マリアンヌに愛を告げるバンラートの背後で、何処か気まずそうに立っていたアルフォンスを思い出す。

「でも、それって簡単な事じゃ無いですよね」
「えぇ。本来なら、「私と結婚しろ」と命じる事も出来たわ。でも、あの人はそうしなかったの。毎日やって来て、少しづつ私自身を知ろうとしてくれたわ」

「だから絆されちゃったわ」と、笑うマリアンヌ。その姿は、幸せに満ち溢れていた。

「その時から、私とバンラート、それにアルフォンスは、夫として友として付き合って来たの」

そう言って、マリアンヌは紅茶を一口飲む。

「………本当に、色々あったわ。辛い事も、苦しい事も沢山あった。それでも、こうして此処にいるのは、夫や友人…それにこの国を支える家臣達が私を支えてくれたからよ。私は、沢山の人に支えてもらった。何度も、夫や友人に助けられた。

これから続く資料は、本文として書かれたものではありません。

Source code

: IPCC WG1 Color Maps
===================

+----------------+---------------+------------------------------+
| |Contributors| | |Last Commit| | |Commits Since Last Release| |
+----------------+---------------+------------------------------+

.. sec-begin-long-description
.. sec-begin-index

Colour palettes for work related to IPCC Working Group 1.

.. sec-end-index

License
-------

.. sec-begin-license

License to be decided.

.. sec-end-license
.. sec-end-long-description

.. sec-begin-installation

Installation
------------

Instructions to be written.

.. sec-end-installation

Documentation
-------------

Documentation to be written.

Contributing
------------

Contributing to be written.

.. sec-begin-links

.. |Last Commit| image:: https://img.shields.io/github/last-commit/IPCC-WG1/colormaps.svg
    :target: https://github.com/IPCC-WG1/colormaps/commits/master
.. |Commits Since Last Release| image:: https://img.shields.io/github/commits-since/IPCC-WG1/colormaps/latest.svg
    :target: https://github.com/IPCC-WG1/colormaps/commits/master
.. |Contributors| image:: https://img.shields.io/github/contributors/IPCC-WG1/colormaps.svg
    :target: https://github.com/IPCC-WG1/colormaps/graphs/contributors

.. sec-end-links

………それなのに」

サァーーッと風が吹き、髪が一瞬真琴の視界を塞ぐ。

「私は、友人が苦しんでいた時に何も出来なかった」

ーーその時、マリアンヌはどの様な表情を浮かべていたのだろう。

泣きそうな顔?
苦しそうな顔?

ーーわからない。

だが…聞こえた声は、深い後悔と何も出来ない己に対しての苛立ちに満ちていた。

風が収まり、視界が開ける。
その時には、すでにマリアンヌは先程と同じ様な穏やかな表情を浮かべていた。

「だから、私は感謝してるの。私たちの友人であるアルフォンスを、出口の見えない絶望という名の暗闇から救い出してくれた事を。貴女のお陰で、アルフォンスは昔の様に笑っているわ」

『彼の元に、帰って来てくれてありがとう』

そう言ったマリアンヌは、王妃としてでは無くアルフォンスの1人の友人としての顔をしていた。